Everywhere I've gone in the Manila area, there's been one pervasive theme... Dental clinics. I don't know why, but there are dental clinics everywhere. Not like dental clinics back in the US, either. Those are recognizable offices, not dissimilar from private practice doctor offices and the like. No, these are different. These are just regular stores which, you know, happen to be dental clinics.
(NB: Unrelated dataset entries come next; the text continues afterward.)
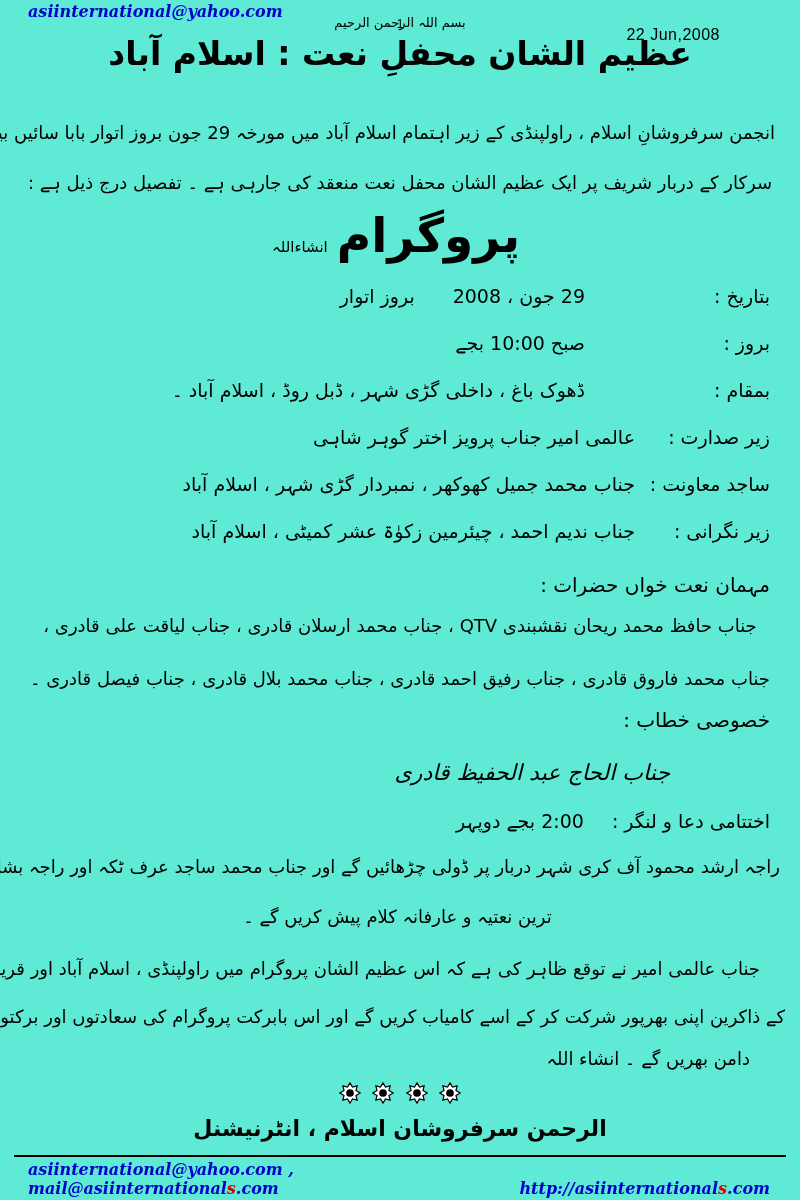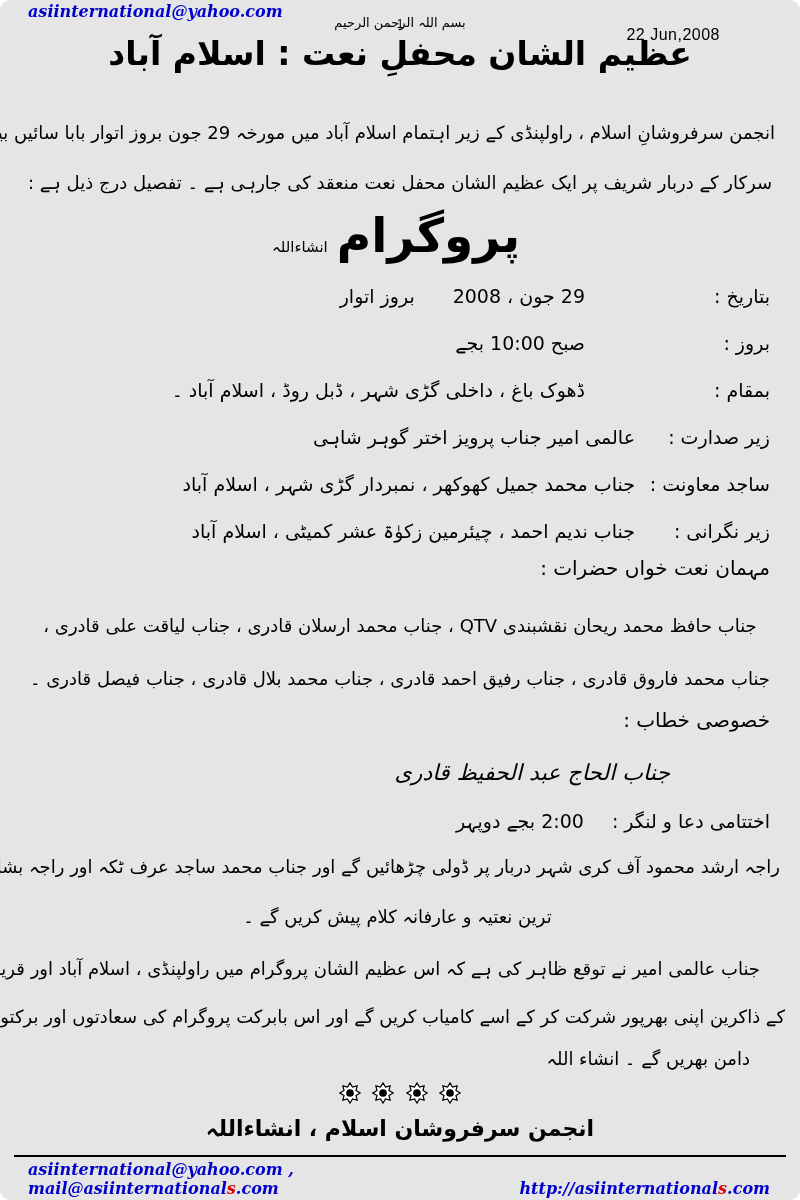--- a/index.html
+++ b/index.html
@@ -1,20 +1,19 @@
 <!DOCTYPE html>
 <html lang="ur" style="--link-blue: #0000CC; --accent-red: #DD0000;"><head>
 <meta charset="utf-8">
 <style>
   html,body{margin:0;padding:0;background:#fff;}
   .page{
     position:relative;width:800px;height:1200px;margin:0 auto;
-    background:#e5e5e5;color:#000;overflow:hidden;
+    background:#5eead4;color:#000;overflow:hidden;
     font-family:"DejaVu Sans",sans-serif;
-    border-radius:11px;
   }
   .urdu{direction:rtl;unicode-bidi:plaintext;}
   .nowrap{white-space:nowrap;}
   .abs{position:absolute;}
 
   
   .top-email{left:28px;top:2px;font-family:"DejaVu Serif",serif;font-style:italic;font-weight:bold;font-size:16px;color:var(--link-blue,#0000CC);}
   .bismillah{left:0;right:0;top:15px;text-align:center;font-size:13px;}
   .page-num{left:0;right:0;top:17px;text-align:center;font-size:12px;font-family:"Liberation Sans",sans-serif;}
   .doc-date{right:80px;top:26px;font-family:"Liberation Sans",sans-serif;font-size:16px;letter-spacing:.5px;}
@@ -31,21 +30,21 @@
 
   
   .rows{left:25px;right:30px;top:281px;direction:rtl;font-size:19px;}
   .row{display:flex;align-items:baseline;margin-bottom:16px;line-height:31px;}
   .row .lbl{flex:0 0 135px;font-weight:500;text-align:right;}
   .row .val{white-space:nowrap;}
   .row.wide-gap .val{margin-right:50px;}
   .row .val2{margin-right:38px;white-space:nowrap;}
 
   .sec-head{right:30px;font-size:20px;font-weight:500;}
-  .guests-head{top:556px;margin-left:12px;}
+  .guests-head{top:573px;margin-left:12px;}
   .guest-line{left:10px;right:10px;text-align:center;font-size:18px;}
   .guest-1{top:615px;}
   .guest-2{top:668px;}
   .special-head{top:708px;}
   .speaker{right:130px;top:760px;font-size:22px;font-style:italic;}
   .closing{right:30px;top:810px;direction:rtl;display:flex;align-items:baseline;font-size:19px;}
   .closing .lbl{margin-left:28px;}
 
   .p2-1{left:15px;right:20px;top:856px;text-align:center;font-size:18px;}
   .p2-2{left:15px;right:20px;top:906px;text-align:center;font-size:18px;}
@@ -139,21 +138,21 @@
     <svg width="22" height="22" viewBox="0 0 24 24">
         <polygon points="23,12 18.5,14.7 19.8,19.8 14.7,18.5 12,23 9.3,18.5 4.2,19.8 5.5,14.7 1,12 5.5,9.3 4.2,4.2 9.3,5.5 12,1 14.7,5.5 19.8,4.2 18.5,9.3" fill="#fff" stroke="#000" stroke-width="1.3"></polygon>
         <circle cx="12" cy="12" r="4.2" fill="#000"></circle>
       </svg>
     <svg width="22" height="22" viewBox="0 0 24 24">
         <polygon points="23,12 18.5,14.7 19.8,19.8 14.7,18.5 12,23 9.3,18.5 4.2,19.8 5.5,14.7 1,12 5.5,9.3 4.2,4.2 9.3,5.5 12,1 14.7,5.5 19.8,4.2 18.5,9.3" fill="#fff" stroke="#000" stroke-width="1.3"></polygon>
         <circle cx="12" cy="12" r="4.2" fill="#000"></circle>
       </svg>
   </div>
 
-  <div class="abs org-name urdu nowrap">انجمن سرفروشان اسلام ، انشاءاللہ</div>
+  <div class="abs org-name urdu nowrap">الرحمن سرفروشان اسلام ، انٹرنیشنل</div>
   <div class="abs rule"></div>
 
   <div class="abs foot-links">
     <span>
       <span>asiinternational@yahoo.com</span><span> , </span><span><span>mail@asiinternational</span><span class="red-s">s</span><span>.com</span></span>
     </span>
     <span><span>http://asiinternational</span><span class="red-s">s</span><span>.com</span></span>
   </div>
 
 </div>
Every mall, every strip mall, every corner store, they all have dental clinics in or next to them. Even the really poor neighborhoods, the kinds of neighborhoods where the taxi driver locks the doors as we drive through, have random hand-made signs leaning against their corrugated metal buildings indicating that inside can be found a dental clinic.
What... the... fuck?
I can understand the ubiquity of, say, coffee shops. Everybody drinks coffee. (Well, I don't, but I'm a statistical anomaly. For reasonable values of "everybody," everybody drinks coffee.) And it's not hard to mess up coffee. It's pretty straight-forward. There are machines that do it for you, all you need is some minimum wage register jockey to hand it to you. The same goes for, say, gas stations. They're everywhere, and for good reason. You can't mess it up. It's simple. It's, well, ubiquitous.
But dental clinics? Don't you want to go to some sort of specialist for that? Aren't those resources scarce? Coffee shops and gas stations are everywhere because people use them every day. How often do you people go to dental clinics? What procedures are being performed there? What is the market force which justifies the vast assortment of corner-store dental clinics?
Just to give you an idea of what I'm talking about... Imagine a local park. Just a standard park. Benches, a path or two, some trees, a kids' playground. You know, a park. In that park there may be a building of some sort. A simple, small, cinder block building. This is where the bathrooms are. Perhaps even a storage closet of some kind for the parks and recreation department to store tools and other implements for maintaining the park. For nicer parks there might even be a small office of some sort in that building.
There is a park near my hotel. It has such a building. That building contains, aside from the bathrooms and the storage closet and maybe a small office, a dental clinic. I'm not kidding. I'm not exaggerating. There is a dental clinic. In the park. By the bathrooms. With the homeless people. (Actually, I don't know if there are homeless people in this area. I just assume the presence of homeless people in a public restroom in a park.)
Why is this a thing?
(Side note: Did you know that one of the primary goals of Obamacare is to have a dental clinic in every public restroom? It's a brand new fact.)